At the international level, the Security Council is contemplating measures to bolster collective security as destabilisation grows, including early-warning systems to better pre-empt environmental shocks and expanding the mandate of UN peace operations to handle them. However, without a robust strategy for maintaining international cooperation and tackling global inequality, the emergent securitisation of the environmental emergency could drive us further into catastrophe.
As the world becomes more unstable – a process likely to be accelerated by the failure of the political mainstream’s chipper incrementalism – a national security focus could compel countries to turn inward to protect their populations, or prompt them to lash out in an effort to secure their interests in an increasingly dangerous world. The recent flaring of vaccine nationalism is a warning. Assuming a defensive, competitive stance in the context of a destabilising biosphere is a self-defeating folly, risking a resource-intensive militarism that could ultimately fracture the global response.
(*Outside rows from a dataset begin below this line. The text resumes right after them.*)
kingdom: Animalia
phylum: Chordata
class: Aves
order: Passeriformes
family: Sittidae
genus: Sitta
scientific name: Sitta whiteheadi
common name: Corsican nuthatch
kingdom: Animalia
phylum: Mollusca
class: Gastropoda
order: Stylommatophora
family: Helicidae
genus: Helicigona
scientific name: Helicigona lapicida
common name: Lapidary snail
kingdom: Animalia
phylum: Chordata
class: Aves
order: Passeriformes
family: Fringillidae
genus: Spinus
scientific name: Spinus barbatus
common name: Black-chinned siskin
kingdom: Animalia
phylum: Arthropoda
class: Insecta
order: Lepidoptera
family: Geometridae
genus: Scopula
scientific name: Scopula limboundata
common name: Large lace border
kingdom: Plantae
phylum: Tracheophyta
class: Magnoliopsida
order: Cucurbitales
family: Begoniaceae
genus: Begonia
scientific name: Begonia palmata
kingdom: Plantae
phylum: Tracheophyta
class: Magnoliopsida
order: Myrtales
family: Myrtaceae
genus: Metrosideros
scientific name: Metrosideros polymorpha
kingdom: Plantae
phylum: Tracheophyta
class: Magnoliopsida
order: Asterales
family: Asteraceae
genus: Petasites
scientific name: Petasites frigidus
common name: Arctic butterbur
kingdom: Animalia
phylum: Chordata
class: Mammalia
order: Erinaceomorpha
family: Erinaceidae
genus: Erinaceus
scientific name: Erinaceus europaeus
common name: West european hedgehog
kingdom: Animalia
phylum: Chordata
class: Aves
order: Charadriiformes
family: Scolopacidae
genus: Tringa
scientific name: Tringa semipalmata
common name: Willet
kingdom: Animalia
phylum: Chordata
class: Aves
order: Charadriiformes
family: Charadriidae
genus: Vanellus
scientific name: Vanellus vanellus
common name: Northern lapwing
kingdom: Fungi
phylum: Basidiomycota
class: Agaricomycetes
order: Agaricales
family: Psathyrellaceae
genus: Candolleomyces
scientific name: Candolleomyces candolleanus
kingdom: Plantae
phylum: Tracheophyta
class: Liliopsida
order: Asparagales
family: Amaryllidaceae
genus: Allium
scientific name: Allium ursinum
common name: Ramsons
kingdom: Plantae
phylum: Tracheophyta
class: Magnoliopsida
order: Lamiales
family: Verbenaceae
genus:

We find ourselves in a bind. Those who have the most credible response to the environmental emergency don’t yet have a robust strategy to handle a future of compounding destabilisation. They also do not yet have the ear of governments around the world. Meanwhile, those in power who do have such a strategy could be complicit in engendering a response that drives us further into the abyss.
Overcoming this requires the left to develop a more sophisticated analysis of the coming destabilisation. Progressives need to expand the horizon of their ideas and policy proposals, including into the uncomfortable territory of security, defence and geopolitical strategy. Left strategies for winning and using power need to be capable of navigating the political challenges inherent in a world of food crises, eco-fascists and natural feedback loops. This necessarily means engaging with those who are facing up to the emergent medium-term reality before its chaotic consequences really start to bite, including those in the security and defence community.
The vertiginous stakes of the planetary emergency and the shock of the pandemic have opened up an unprecedented opportunity to do so. Across the mainstream, previously unthinkable questions are being asked, such as whether restrictions on government investment are merely a political choice and even if perpetual growth is desirable or possible. Many unfamiliar doors are open, and the left should push on them before they close, blown shut by the vagaries of this age of consequences. Facing up to the truth that the crisis is already here – that we have already strayed into the zone of emergency – will be critical to ensuring the Covid-19 pandemic is retrospectively seen as the turning point in our struggle against environmental breakdown.